2013年11月4日にトラック諸島近海で発生した台風ヨランダ(台風30号)は、8日にフィリピン中部に上陸。竜巻に匹敵するような暴風と大波のなか、多くの死者や被災者を出す被害をもたらしました。フィリピンの農業経済を支えるココナッツ農園も深刻なダメージを受け、全土の10パーセント・約3400万本が根こそぎ倒壊。多くの農家がその生活の糧を失ったのです。以前の産業水準に戻るまで数年を必要とするとされるなか、今年3月に立ち上がったのが「ココウッドプロジェクト」。台風で倒れたココナッツの木を再利用した製品を作ることで、被災農家を継続的に支援する活動が始まりました。
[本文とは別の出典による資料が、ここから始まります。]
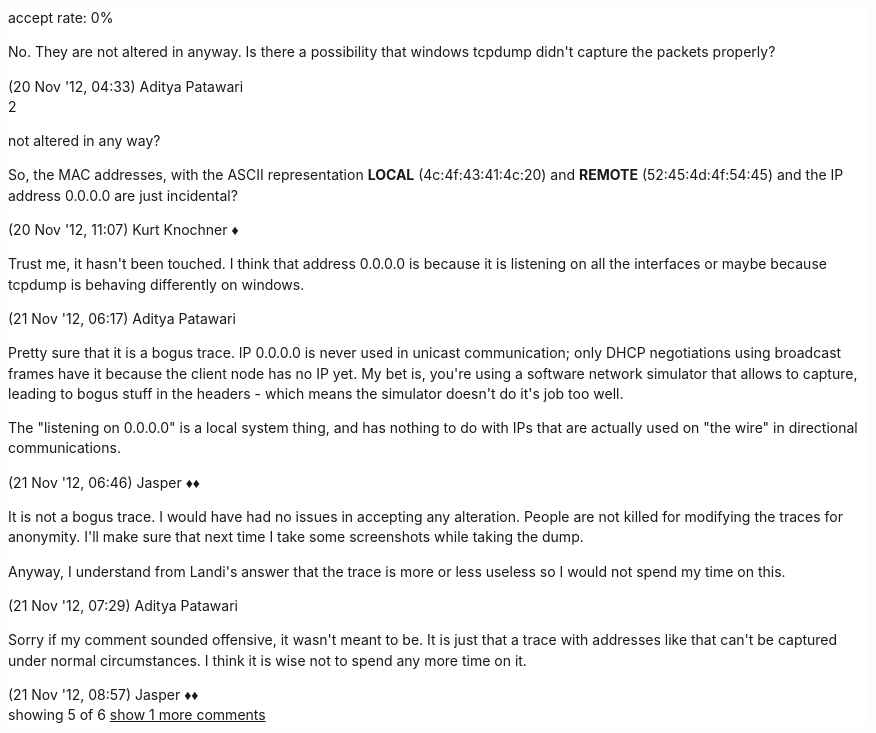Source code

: <span class="accept_rate" title="Rate of the user&#39;s accepted answers">accept rate:</span> <span title="holmahenkel has no accepted answers">0%</span></p></div></div><div id="comments-container-16106" class="comments-container"><span id="16107"></span><div id="comment-16107" class="comment"><div id="post-16107-score" class="comment-score"></div><div class="comment-text"><p>No. They are not altered in anyway. Is there a possibility that windows tcpdump didn't capture the packets properly?</p></div><div id="comment-16107-info" class="comment-info"><span class="comment-age">(20 Nov '12, 04:33)</span> Aditya Patawari</div></div><span id="16126"></span><div id="comment-16126" class="comment"><div id="post-16126-score" class="comment-score">2</div><div class="comment-text"><p>not altered in any way?</p><p>So, the MAC addresses, with the ASCII representation <strong>LOCAL</strong> (4c:4f:43:41:4c:20) and <strong>REMOTE</strong> (52:45:4d:4f:54:45) and the IP address 0.0.0.0 are just incidental?</p></div><div id="comment-16126-info" class="comment-info"><span class="comment-age">(20 Nov '12, 11:07)</span> Kurt Knochner ♦</div></div><span id="16159"></span><div id="comment-16159" class="comment"><div id="post-16159-score" class="comment-score"></div><div class="comment-text"><p>Trust me, it hasn't been touched. I think that address 0.0.0.0 is because it is listening on all the interfaces or maybe because tcpdump is behaving differently on windows.</p></div><div id="comment-16159-info" class="comment-info"><span class="comment-age">(21 Nov '12, 06:17)</span> Aditya Patawari</div></div><span id="16160"></span><div id="comment-16160" class="comment"><div id="post-16160-score" class="comment-score"></div><div class="comment-text"><p>Pretty sure that it is a bogus trace. IP 0.0.0.0 is never used in unicast communication; only DHCP negotiations using broadcast frames have it because the client node has no IP yet. My bet is, you're using a software network simulator that allows to capture, leading to bogus stuff in the headers - which means the simulator doesn't do it's job too well.</p><p>The "listening on 0.0.0.0" is a local system thing, and has nothing to do with IPs that are actually used on "the wire" in directional communications.</p></div><div id="comment-16160-info" class="comment-info"><span class="comment-age">(21 Nov '12, 06:46)</span> Jasper ♦♦</div></div><span id="16162"></span><div id="comment-16162" class="comment"><div id="post-16162-score" class="comment-score"></div><div class="comment-text"><p>It is not a bogus trace. I would have had no issues in accepting any alteration. People are not killed for modifying the traces for anonymity. I'll make sure that next time I take some screenshots while taking the dump.</p><p>Anyway, I understand from Landi's answer that the trace is more or less useless so I would not spend my time on this.</p></div><div id="comment-16162-info" class="comment-info"><span class="comment-age">(21 Nov '12, 07:29)</span> Aditya Patawari</div></div><span id="16164"></span><div id="comment-16164" class="comment not_top_scorer"><div id="post-16164-score" class="comment-score"></div><div class="comment-text"><p>Sorry if my comment sounded offensive, it wasn't meant to be. It is just that a trace with addresses like that can't be captured under normal circumstances. I think it is wise not to spend any more time on it.</p></div><div id="comment-16164-info" class="comment-info"><span class="comment-age">(21 Nov '12, 08:57)</span> Jasper ♦♦</div></div></div><div id="comment-tools-16106" class="comment-tools"><span class="comments-showing"> showing 5 of 6 </span> <a href="#" class="show-all-comments-link">show 1 more comments</a></div><div class="clear"></div><div id="comment-16106-form-container" class="comment-form-container"></div><div class="clear"></div></div></td></tr></tbody></table>

</div>

<div class="paginator-container-left">

</div>

</div>

</div>

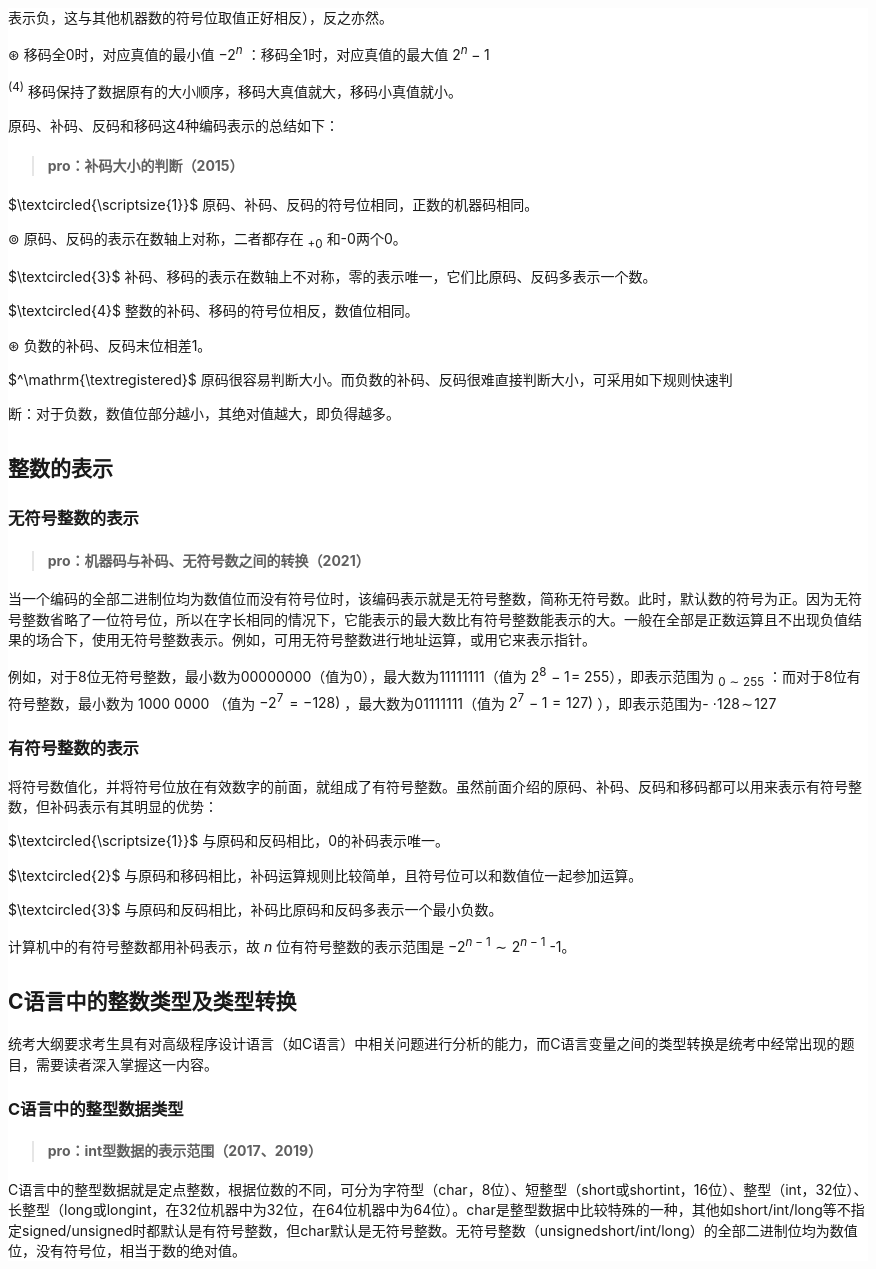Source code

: 表示负，这与其他机器数的符号位取值正好相反），反之亦然。  

$\circledast$ 移码全0时，对应真值的最小值 $-2^{n}$ ：移码全1时，对应真值的最大值 $2^{n}{-}1$  

$^{(4)}$ 移码保持了数据原有的大小顺序，移码大真值就大，移码小真值就小。  

原码、补码、反码和移码这4种编码表示的总结如下：  

>#### pro：补码大小的判断（2015）  

$\textcircled{\scriptsize{1}}$ 原码、补码、反码的符号位相同，正数的机器码相同。  

$\circledcirc$ 原码、反码的表示在数轴上对称，二者都存在 $_{+0}$ 和-0两个0。  

$\textcircled{3}$ 补码、移码的表示在数轴上不对称，零的表示唯一，它们比原码、反码多表示一个数。  

$\textcircled{4}$  整数的补码、移码的符号位相反，数值位相同。  

$\circledast$ 负数的补码、反码末位相差1。  

$^\mathrm{\textregistered}$ 原码很容易判断大小。而负数的补码、反码很难直接判断大小，可采用如下规则快速判  

断：对于负数，数值位部分越小，其绝对值越大，即负得越多。  

## 整数的表示  

### 无符号整数的表示  

>#### pro：机器码与补码、无符号数之间的转换（2021）  

当一个编码的全部二进制位均为数值位而没有符号位时，该编码表示就是无符号整数，简称无符号数。此时，默认数的符号为正。因为无符号整数省略了一位符号位，所以在字长相同的情况下，它能表示的最大数比有符号整数能表示的大。一般在全部是正数运算且不出现负值结果的场合下，使用无符号整数表示。例如，可用无符号整数进行地址运算，或用它来表示指针。  

例如，对于8位无符号整数，最小数为00000000（值为0），最大数为11111111（值为 $2^{8}\!-1\!=$ 255），即表示范围为 $_{0\sim255}$ ：而对于8位有符号整数，最小数为 $1000\ 0000$ （值为 $-2^{7}\!=-128)$ ，最大数为01111111（值为 $2^{7}\!-1=127)$ ），即表示范围为- $\cdot128\!\sim\!127$  
### 有符号整数的表示  

将符号数值化，并将符号位放在有效数字的前面，就组成了有符号整数。虽然前面介绍的原码、补码、反码和移码都可以用来表示有符号整数，但补码表示有其明显的优势：  

$\textcircled{\scriptsize{1}}$ 与原码和反码相比，0的补码表示唯一。  

$\textcircled{2}$ 与原码和移码相比，补码运算规则比较简单，且符号位可以和数值位一起参加运算。  

$\textcircled{3}$ 与原码和反码相比，补码比原码和反码多表示一个最小负数。  

计算机中的有符号整数都用补码表示，故 $n$ 位有符号整数的表示范围是 $-2^{n-1}{\sim}2^{n-1}$ -1。  

## C语言中的整数类型及类型转换  

统考大纲要求考生具有对高级程序设计语言（如C语言）中相关问题进行分析的能力，而C语言变量之间的类型转换是统考中经常出现的题目，需要读者深入掌握这一内容。  

### C语言中的整型数据类型  

>#### pro：int型数据的表示范围（2017、2019）  

C语言中的整型数据就是定点整数，根据位数的不同，可分为字符型（char，8位）、短整型（short或shortint，16位）、整型（int，32位）、长整型（long或longint，在32位机器中为32位，在64位机器中为64位）。char是整型数据中比较特殊的一种，其他如short/int/long等不指定signed/unsigned时都默认是有符号整数，但char默认是无符号整数。无符号整数（unsignedshort/int/long）的全部二进制位均为数值位，没有符号位，相当于数的绝对值。  
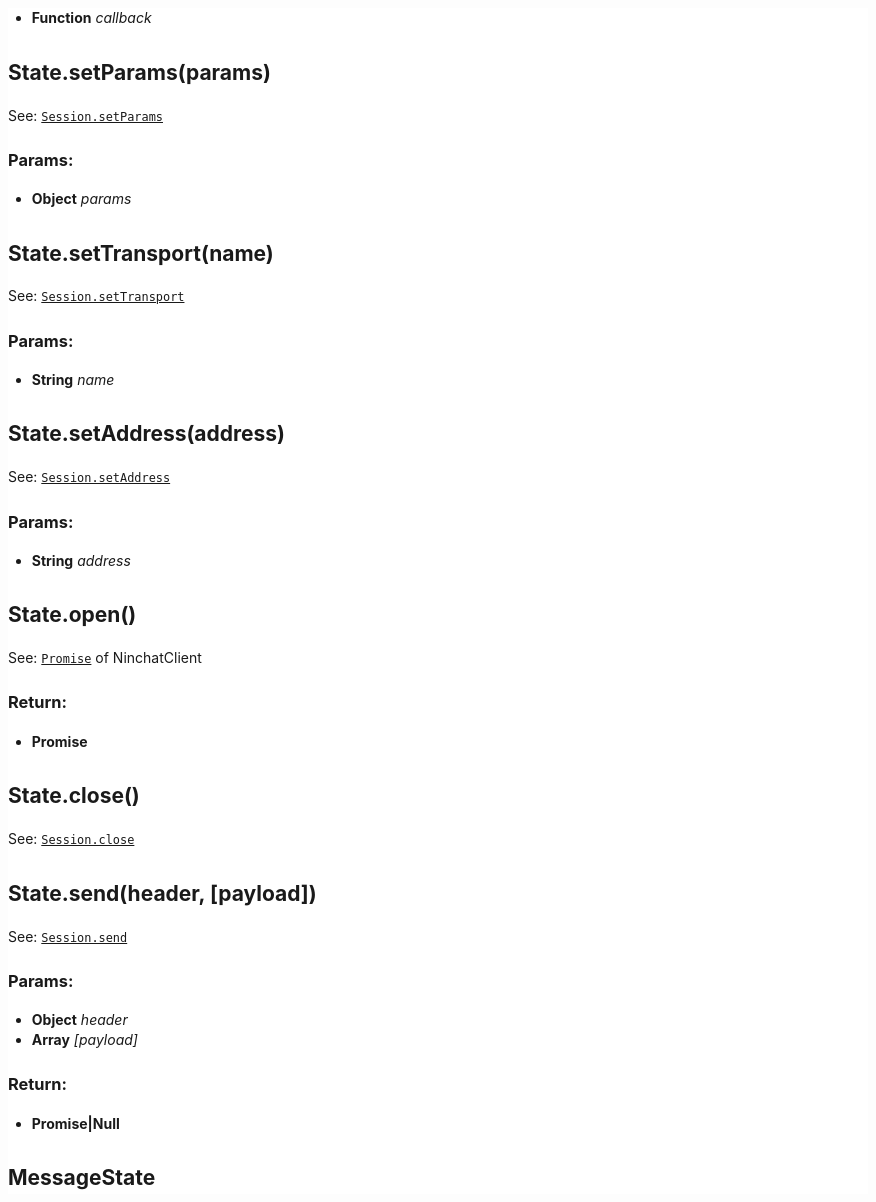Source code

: * **Function** *callback* 

## State.setParams(params)

See: [`Session.setParams`](ninchatclient.md#sessionsetparamsparams)

### Params:

* **Object** *params* 

## State.setTransport(name)

See: [`Session.setTransport`](ninchatclient.md#sessionsettransportname)

### Params:

* **String** *name* 

## State.setAddress(address)

See: [`Session.setAddress`](ninchatclient.md#sessionsetaddressaddress)

### Params:

* **String** *address* 

## State.open()

See: [`Promise`](ninchatclient.md#promise) of NinchatClient

### Return:

* **Promise** 

## State.close()

See: [`Session.close`](ninchatclient.md#sessionclose)

## State.send(header, [payload])

See: [`Session.send`](ninchatclient.md#sessionsendheader-payload)

### Params:

* **Object** *header* 
* **Array** *[payload]* 

### Return:

* **Promise|Null** 

## MessageState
■素朴な風合いに温もり漂うテーブルウェアブランドは、継続的な農家支援のために生まれた

この支援活動の担い手は、なんと日本の企業。もともとフィリピンの貧困問題の解決に貢献したいと設立された、ココナッツ専門店「ココウェル」です。「ココウッドプロジェクト」では、倒れたココナッツの木をカットし、根に近い堅い部分をいったん乾燥させてから、手作業で削って製品を作ります。そこで被災農家から希望者を募り、DTI(貿易産業省)の協力のもと、数か月に及ぶ技術トレーニングを実施。約30の農家が技を磨き、たくさんの試行錯誤を重ねた結果、ココナッツの木の堅くて水はけの良い特徴を生かしたカトラリーや食器が生まれたのです。

■人と地球に優しい“エシカル”な器たちが教えてくれる、日常の暮らしの大切さ

台風ヨランダからちょうど1年を迎える11月8日に発売されたのは、箸、スプーン、フォークなど全5アイテム(第2弾として、皿、ボウル、バターナイフなどが今冬発売予定)。落ち着いた風合いが、和の暮らしにもしっくり似合います。得られた利益のうち50%が、参加する農家の収入になるという「COCO no Ki」ブランド。環境に配慮する“エコ”、地球規模で生産者を支える“フェアトレード”、そして最近少しずつ耳にするようになった“エシカル”な商品としても、注目してみたいアイテムです。“エシカル”とは、「倫理的な」とか「道徳的」という形容詞。ものを増やすよりも、ものを減らすことが尊ばれる時代の流れの中で、買い物することで社会に貢献でき、人を幸せにできる商品の価値が高まっています。
手に取れば、木のあたたかさが伝わってくる「COCO no Ki」のアイテムたち。天災が生み出した器に込められた人々の想いが、日々を大切に暮らすことの大切さを、私たちに改めて教えてくれるようです。